Gaunt's ring gleamed coldly in the torchlight on Daphne's finger as she slowly drew her wand. She was not using the yew wand she had bought from Ollivander's all those years ago, Oleandra noted, and in that moment she realised that, in the split second before his death, Professor Dumbledore might have intended for her to win the wand's allegiance, thereby disqualifying her from becoming the Dark Lady, who was meant to wield a yew wand…

Of course, Loki had been the one to pick it up in the end and, against all expectations, given it to Oleandra so that he might pit her against her sister, just for a lark… but in the end, the Elder Wand had returned to the one to whom it truly owed its allegiance.

Oleandra couldn't help but laugh at the futility of it all.

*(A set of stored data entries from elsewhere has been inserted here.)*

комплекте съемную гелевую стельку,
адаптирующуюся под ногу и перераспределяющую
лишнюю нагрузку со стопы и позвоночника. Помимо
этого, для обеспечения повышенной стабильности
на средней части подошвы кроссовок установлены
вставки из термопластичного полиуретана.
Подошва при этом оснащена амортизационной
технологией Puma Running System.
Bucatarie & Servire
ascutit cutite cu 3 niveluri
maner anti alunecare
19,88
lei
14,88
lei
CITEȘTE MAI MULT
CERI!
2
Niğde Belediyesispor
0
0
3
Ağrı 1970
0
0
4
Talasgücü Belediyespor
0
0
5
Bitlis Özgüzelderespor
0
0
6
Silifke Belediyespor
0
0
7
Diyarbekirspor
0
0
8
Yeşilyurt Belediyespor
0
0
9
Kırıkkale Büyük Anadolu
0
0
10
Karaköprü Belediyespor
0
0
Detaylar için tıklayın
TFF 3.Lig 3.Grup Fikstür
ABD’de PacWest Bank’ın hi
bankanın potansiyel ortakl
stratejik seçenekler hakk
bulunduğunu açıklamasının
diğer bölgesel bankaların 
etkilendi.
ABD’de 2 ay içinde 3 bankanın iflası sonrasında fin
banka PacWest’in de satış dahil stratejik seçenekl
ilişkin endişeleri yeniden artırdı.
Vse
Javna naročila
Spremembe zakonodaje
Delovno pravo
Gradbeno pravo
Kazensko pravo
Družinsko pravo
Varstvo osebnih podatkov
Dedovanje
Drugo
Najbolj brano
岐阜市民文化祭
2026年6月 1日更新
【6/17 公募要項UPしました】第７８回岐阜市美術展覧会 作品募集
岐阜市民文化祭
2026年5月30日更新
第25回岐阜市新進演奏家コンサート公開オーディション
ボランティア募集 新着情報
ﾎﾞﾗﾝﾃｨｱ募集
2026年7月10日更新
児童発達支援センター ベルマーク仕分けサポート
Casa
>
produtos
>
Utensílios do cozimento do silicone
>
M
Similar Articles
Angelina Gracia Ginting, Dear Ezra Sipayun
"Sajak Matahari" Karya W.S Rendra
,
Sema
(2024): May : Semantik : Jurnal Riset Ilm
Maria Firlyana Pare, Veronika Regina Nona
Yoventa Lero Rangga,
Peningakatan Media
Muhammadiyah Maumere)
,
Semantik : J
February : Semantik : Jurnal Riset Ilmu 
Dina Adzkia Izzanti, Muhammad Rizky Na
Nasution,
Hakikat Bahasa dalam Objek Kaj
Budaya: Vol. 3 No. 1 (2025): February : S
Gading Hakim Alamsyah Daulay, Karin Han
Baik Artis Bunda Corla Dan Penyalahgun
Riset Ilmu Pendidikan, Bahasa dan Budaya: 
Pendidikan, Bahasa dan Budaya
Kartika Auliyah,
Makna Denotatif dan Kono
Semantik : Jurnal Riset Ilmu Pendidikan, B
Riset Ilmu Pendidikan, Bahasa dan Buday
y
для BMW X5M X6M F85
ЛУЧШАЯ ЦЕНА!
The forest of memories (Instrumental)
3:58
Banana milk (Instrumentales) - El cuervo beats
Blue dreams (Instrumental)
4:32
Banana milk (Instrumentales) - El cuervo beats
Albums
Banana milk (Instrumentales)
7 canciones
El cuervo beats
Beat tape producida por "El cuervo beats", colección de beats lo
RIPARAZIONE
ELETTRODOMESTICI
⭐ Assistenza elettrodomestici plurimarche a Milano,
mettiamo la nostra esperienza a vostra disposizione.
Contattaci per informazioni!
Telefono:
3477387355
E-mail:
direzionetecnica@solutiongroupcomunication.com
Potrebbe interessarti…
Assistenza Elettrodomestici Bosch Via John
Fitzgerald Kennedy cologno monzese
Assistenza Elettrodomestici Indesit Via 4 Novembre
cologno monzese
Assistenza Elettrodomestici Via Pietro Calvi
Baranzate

Plans within plans, Professor Dumbledore had already accounted for every eventuality, making arrangements to steer the Wizarding World towards the future he had calculated, ones that would last even months after his own death!

"In the end, that's all any of us amounted to; me, Harry, even you, Voldemort!" she said, laughing ruefully. "Pawns on a chessboard only Professor Dumbledore could see!"

"Lord Voldemort is no man's pawn," Daphne snarled. "The old man died by his machinations, and now, so shall you!"